Improperly defined pagination tags, specifically the rel=”next” and rel=”prev” attributes, can severely suppress organic traffic discovery at the category level by confusing search engines and disrupting the consolidation of ranking signals. Although Google announced in 2019 that it no longer uses these specific tags as a direct indexing signal, the underlying principles of handling paginated series remain crucial. Mismanagement can lead to pages being seen as duplicates, crawl budget being wasted, and authority being fragmented.
The original purpose of rel=”next/prev” was to signal to Google that a series of pages (e.g., page 1, page 2, page 3 of a product category) were part of a single, logical sequence. This allowed Google to understand the relationship and consolidate indexing signals, like backlinks, onto the first page of the series. While these specific tags are deprecated, the need to communicate this relationship still exists and is now handled through other signals.
One common improper implementation is setting the rel=”canonical” tag on all paginated pages (page 2, 3, 4, etc.) to point to the first page of the series. This seems logical, as it tells search engines that page 1 is the main version. However, it’s a powerful instruction that essentially tells Google, “Do not index pages 2, 3, and beyond.” As a result, any products or content that only appear on these subsequent pages become invisible to the search engine. They will never be crawled or indexed and thus cannot be discovered through organic search.

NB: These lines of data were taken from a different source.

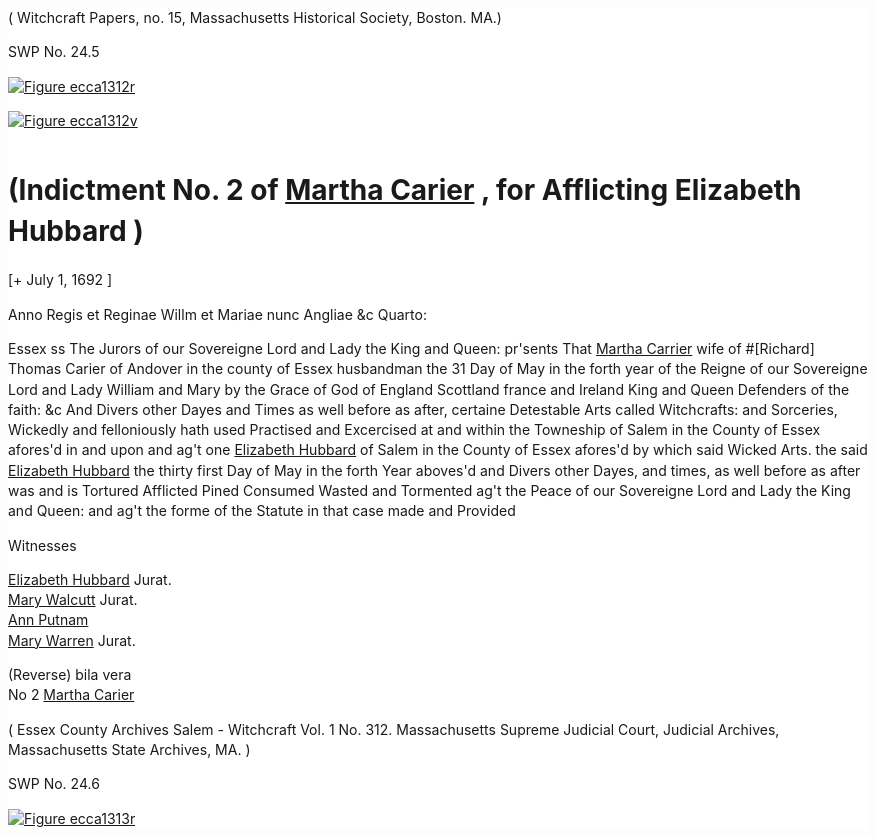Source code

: ( Witchcraft Papers, no. 15, Massachusetts Historical Society, Boston. MA.)

</div>



<div markdown class="doc" id="n24.5">

<div class="doc_id">SWP No. 24.5</div>


<span markdown class="figure">[![Figure ecca1312r](archives/ecca/thumb/ecca1312r.jpg)](archives/ecca/large/ecca1312r.jpg)</span>

<span markdown class="figure">[![Figure ecca1312v](archives/ecca/thumb/ecca1312v.jpg)](archives/ecca/large/ecca1312v.jpg)</span>

# (Indictment No. 2 of [Martha Carier](/tag/carrier_martha.html) , for Afflicting Elizabeth Hubbard )

[+ July 1, 1692 ]

Anno Regis et Reginae Willm et  Mariae nunc Angliae &c Quarto:

Essex ss The Jurors of our Sovereigne Lord and Lady the King  and Queen: pr'sents That [Martha Carrier](/tag/carrier_martha.html) wife of #[Richard] Thomas  Carier of Andover in the county of Essex husbandman the 31 Day of May in the forth year of the Reigne of our Sovereigne Lord and Lady  William and Mary by the Grace of God of England Scottland france  and Ireland King and Queen Defenders of the faith: &c And Divers  other Dayes and Times as well before as after, certaine Detestable  Arts called Witchcrafts: and Sorceries, Wickedly and felloniously  hath used Practised and Excercised at and within the Towneship  of Salem in the County of Essex afores'd in and upon and ag't one [Elizabeth Hubbard](/tag/hubbard_elizabeth.html) of Salem in the County of Essex afores'd  by which said Wicked Arts. the said [Elizabeth Hubbard](/tag/hubbard_elizabeth.html) the thirty first Day of May in the forth Year aboves'd and Divers other Dayes, and times, as well before as after was and is Tortured Afflicted Pined  Consumed Wasted and Tormented ag't the Peace of our Sovereigne  Lord and Lady the King and Queen: and ag't the forme of the Statute in that case made and Provided

Witnesses

[Elizabeth Hubbard](/tag/hubbard_elizabeth.html) Jurat.  
[Mary Walcutt](/tag/walcott_mary.html) Jurat.  
[Ann Putnam](/tag/putnam_ann_jr.html)  
[Mary Warren](/tag/warren_mary.html) Jurat. 

(Reverse) bila vera  
No 2 [Martha Carier](/tag/carrier_martha.html) 

( Essex County Archives Salem - Witchcraft Vol. 1 No. 312.  Massachusetts Supreme Judicial Court, Judicial Archives, Massachusetts State Archives, MA. )

</div>



<div markdown class="doc" id="n24.6">

<div class="doc_id">SWP No. 24.6</div>


<span markdown class="figure">[![Figure ecca1313r](archives/ecca/thumb/ecca1313r.jpg)](archives/ecca/large/ecca1313r.jpg)</span>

This directly suppresses traffic. If a user is searching for a specific product that happens to be on page 4 of a category, and page 4 has been de-indexed because of an incorrect canonical tag, your site will not appear in the search results for that product query. You have effectively hidden a portion of your inventory from search engines.
Another issue is the creation of duplicate content signals. If pagination is handled without any clear signals—no proper canonicals, no clear internal linking structure—search engines may see each paginated page as a standalone page with very similar content (the same header, footer, and sidebar, with only the list of products changing slightly). This can lead to them being flagged for duplicate content, diluting the authority of the entire category.
Wasted crawl budget is also a consequence. Without clear signals, Googlebot may crawl deep into a paginated series, spending valuable resources on pages that have little unique content and are not intended to be primary landing pages, taking time away from crawling new or more important pages on the site.
The modern best practice for handling pagination is to ensure each paginated page is indexable and has a self-referencing canonical tag. This tells Google that each page in the series is unique and should be considered for indexing. A clear and logical internal linking structure (e.g., ensuring page 2 links to page 1 and page 3) helps Google understand the sequence. This approach allows search engines to discover all the products within a category, no matter which page they are on, maximizing the potential for organic traffic discovery.